::: TEXT EXCERPT :::

Every electrical component we use, whether it be a TV remote, a microwave oven, or even the mobile phone, has a complex circuitry consisting of critical connectivity of components forming logical families. But, what are logic families?
Well, there are two meanings to it. Firstly, a ‘logic family’ of digital integrated circuits devices is a well-constructed system of electronic logic gates specifically designed for different configurations, characterized by the various logic levels and the power supplies.
Alternatively, a ‘logic family’ is also the connectivity of electrical components to implement logic in VLSI (very-large-scale integrated) circuitry, such as processors and memory systems.
In simple words, logic families are specific configurations of logic gates that are designed for specific purposes. These logical families contain basic logical systems interconnected to form a larger family of integrated circuitry.
Applying external voltages powers up these logic systems. The most common logic levels of these external voltages are a logic high/logic 1, generally indicating a presence of voltage. And a logic low/logic 0, generally indicating an absence of voltage.
These logic families have many factors characterizing them. These factors decide which logic family is better over the other.
Characteristics of Logic Families
The speed of a logic circuit is the time between which a single is applied at the input, and an output is received.
Fan-in determines the maximum number of inputs a logic gate can handle. A 2-input AND gate has a fan-in of 2. An inverter has a fan-in of 1.
Fan-out determines the number of circuits that a gate can drive, i.e., the maximum number of digital inputs that the output of a single logic gate must feed to, with both the input and outputs belonging to the same gate family.
A little confusing?
Basically, you can calculate the fan-out of a given NAND gate by checking how many other NAND gates have received input from the output of the prior NAND gate.
In the given system, the output of the first NOT gate serves as the input to 4 NOT gates. Thus, the fan-out is 4.
It is the maximum noise any circuit can handle without affecting the output.
Propagation delay is measured as the time between which input is applied to a system, and it affects the output. It is measured at 50% marks.
Classification of Logic Families
Logic families are mainly classified according to the polarity of the devices used. We have two main classifications – bipolar and unipolar.
Bipolar means two polarities. Bi- two, polar-polarities. Here, the circuits have bipolar elements like diodes, transistors, etc. Other passive elements, like resistors and capacitors, also make up the circuit. We can divide bipolar families further divided into saturated and unsaturated logic families. Under the saturated logic families, the transistors used in ICs are driven into saturation. And vice-versa for the unsaturated logic systems.
Unipolar families have components with only one polarity. The circuits have unipolar components like MOSFETs and passive elements.
Transistor-Transistor Logic Families
The transistor-transistor logic families are entirely made with bipolar junction transistors (BJTs) and resistors.
But why are they named ‘transistor-transistor logic’ and not simply ‘transistor logic’?That’s because BJTs are used as the main components in both the logic system of the circuit as well as the amplification part of the circuit.
Commercially, the TTL logic components begin with ‘74XX’, such as 7404, 74S86, etc.

:::

PROBLEMS:
- A) In the logic families text, edit the passage between "Bipolar means two" and "(BJTs) and resistors.", inclusive, changing each occurrence of "passive elements" to "passive components".
- B) Which everyday devices does the logic families text name as examples of electrical components with complex circuitry?
- C) In the logic families text, what do commercial TTL logic components begin with?

::: LISTING :::

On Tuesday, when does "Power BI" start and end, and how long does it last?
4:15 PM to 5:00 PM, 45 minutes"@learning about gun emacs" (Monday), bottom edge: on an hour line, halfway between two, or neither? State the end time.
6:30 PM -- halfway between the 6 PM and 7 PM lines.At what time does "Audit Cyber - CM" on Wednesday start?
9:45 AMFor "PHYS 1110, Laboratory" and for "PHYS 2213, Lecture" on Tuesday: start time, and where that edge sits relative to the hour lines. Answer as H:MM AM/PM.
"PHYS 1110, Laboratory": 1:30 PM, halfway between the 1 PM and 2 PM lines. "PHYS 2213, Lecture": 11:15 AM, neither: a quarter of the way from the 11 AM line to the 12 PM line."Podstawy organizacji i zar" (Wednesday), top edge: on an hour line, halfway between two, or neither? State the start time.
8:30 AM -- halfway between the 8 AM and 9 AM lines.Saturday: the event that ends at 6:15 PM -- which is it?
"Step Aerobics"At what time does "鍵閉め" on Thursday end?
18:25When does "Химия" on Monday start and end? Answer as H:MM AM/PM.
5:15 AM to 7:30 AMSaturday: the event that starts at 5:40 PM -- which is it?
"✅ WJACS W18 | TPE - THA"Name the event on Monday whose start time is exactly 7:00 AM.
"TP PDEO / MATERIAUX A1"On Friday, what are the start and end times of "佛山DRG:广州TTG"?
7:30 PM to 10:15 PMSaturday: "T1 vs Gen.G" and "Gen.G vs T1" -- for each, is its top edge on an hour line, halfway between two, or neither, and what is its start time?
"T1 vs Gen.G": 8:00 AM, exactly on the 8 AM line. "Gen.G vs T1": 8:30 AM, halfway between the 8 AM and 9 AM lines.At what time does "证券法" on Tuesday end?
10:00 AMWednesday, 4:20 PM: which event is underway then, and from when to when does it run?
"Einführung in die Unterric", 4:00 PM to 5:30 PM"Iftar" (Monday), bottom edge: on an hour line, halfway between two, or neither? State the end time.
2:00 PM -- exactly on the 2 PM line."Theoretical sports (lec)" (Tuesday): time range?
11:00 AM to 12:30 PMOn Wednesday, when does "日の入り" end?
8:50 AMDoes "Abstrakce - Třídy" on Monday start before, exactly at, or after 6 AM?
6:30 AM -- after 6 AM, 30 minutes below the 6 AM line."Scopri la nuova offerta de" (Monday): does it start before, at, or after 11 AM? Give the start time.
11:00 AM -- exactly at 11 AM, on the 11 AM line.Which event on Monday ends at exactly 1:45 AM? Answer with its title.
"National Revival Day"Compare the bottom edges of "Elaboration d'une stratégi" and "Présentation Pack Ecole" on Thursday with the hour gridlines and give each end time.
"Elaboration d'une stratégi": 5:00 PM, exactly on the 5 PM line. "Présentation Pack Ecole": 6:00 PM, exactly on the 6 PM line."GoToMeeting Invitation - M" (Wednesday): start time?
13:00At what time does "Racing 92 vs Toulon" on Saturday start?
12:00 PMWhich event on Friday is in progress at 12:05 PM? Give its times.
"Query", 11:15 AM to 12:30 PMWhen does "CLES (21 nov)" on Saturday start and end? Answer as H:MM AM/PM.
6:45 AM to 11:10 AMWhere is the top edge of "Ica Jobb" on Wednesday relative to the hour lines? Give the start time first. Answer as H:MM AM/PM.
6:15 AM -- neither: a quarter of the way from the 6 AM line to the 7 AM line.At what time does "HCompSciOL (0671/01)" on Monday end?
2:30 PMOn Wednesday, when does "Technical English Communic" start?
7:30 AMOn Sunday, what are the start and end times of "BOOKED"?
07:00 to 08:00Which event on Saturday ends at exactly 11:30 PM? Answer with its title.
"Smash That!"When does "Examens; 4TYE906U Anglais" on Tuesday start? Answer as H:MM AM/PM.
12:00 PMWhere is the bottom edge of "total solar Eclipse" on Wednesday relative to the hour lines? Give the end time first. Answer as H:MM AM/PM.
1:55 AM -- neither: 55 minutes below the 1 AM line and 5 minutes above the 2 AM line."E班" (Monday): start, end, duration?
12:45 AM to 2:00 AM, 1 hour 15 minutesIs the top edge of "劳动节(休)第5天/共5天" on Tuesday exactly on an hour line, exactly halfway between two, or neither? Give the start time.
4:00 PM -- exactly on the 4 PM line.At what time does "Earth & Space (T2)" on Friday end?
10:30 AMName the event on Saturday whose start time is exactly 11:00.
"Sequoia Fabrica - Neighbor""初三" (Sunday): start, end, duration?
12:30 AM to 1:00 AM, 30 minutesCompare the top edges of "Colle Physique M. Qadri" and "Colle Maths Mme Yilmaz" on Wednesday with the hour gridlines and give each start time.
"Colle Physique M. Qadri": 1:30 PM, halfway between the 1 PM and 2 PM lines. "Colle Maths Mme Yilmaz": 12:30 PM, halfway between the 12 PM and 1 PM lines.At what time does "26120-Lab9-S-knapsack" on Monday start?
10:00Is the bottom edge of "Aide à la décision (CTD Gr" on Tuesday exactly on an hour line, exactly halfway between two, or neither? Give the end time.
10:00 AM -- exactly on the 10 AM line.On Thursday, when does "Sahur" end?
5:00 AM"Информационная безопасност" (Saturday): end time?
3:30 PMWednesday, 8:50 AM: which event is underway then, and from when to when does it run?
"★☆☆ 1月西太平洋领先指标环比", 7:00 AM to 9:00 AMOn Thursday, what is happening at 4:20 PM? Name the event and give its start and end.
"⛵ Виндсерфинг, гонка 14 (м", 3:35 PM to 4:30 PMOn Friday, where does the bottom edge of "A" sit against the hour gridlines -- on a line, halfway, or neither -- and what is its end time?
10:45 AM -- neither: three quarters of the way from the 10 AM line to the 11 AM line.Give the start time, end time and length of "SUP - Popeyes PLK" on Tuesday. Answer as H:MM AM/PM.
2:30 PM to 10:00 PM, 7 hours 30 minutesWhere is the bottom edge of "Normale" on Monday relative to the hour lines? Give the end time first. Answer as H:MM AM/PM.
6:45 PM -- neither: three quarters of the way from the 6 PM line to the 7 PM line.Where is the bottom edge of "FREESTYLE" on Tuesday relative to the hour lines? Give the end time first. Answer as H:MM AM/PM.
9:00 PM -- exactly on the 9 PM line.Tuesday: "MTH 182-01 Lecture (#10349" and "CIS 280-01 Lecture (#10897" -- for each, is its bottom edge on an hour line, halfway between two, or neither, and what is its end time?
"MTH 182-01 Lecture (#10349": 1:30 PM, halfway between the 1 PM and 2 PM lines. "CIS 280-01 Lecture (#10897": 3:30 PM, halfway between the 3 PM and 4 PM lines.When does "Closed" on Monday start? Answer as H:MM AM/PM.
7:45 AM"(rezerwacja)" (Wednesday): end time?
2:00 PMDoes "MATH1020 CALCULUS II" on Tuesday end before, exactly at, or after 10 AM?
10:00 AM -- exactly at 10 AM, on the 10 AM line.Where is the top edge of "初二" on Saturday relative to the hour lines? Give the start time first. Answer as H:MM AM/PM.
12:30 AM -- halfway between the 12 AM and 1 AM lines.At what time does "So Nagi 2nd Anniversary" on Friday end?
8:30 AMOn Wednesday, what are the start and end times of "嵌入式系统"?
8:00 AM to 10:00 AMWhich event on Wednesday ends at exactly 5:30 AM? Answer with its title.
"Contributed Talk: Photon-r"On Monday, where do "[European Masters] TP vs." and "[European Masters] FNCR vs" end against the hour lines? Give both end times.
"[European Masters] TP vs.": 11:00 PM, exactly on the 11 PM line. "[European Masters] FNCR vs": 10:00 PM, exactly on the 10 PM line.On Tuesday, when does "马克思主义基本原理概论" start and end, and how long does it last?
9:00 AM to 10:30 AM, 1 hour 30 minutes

:::

TASK RESULTS:
- A)
Bipolar means two polarities. Bi- two, polar-polarities. Here, the circuits have bipolar elements like diodes, transistors, etc. Other passive components, like resistors and capacitors, also make up the circuit. We can divide bipolar families further divided into saturated and unsaturated logic families. Under the saturated logic families, the transistors used in ICs are driven into saturation. And vice-versa for the unsaturated logic systems.
Unipolar families have components with only one polarity. The circuits have unipolar components like MOSFETs and passive components.
Transistor-Transistor Logic Families
The transistor-transistor logic families are entirely made with bipolar junction transistors (BJTs) and resistors.

- B) TV remote, microwave oven, mobile phone

- C) They begin with '74XX'.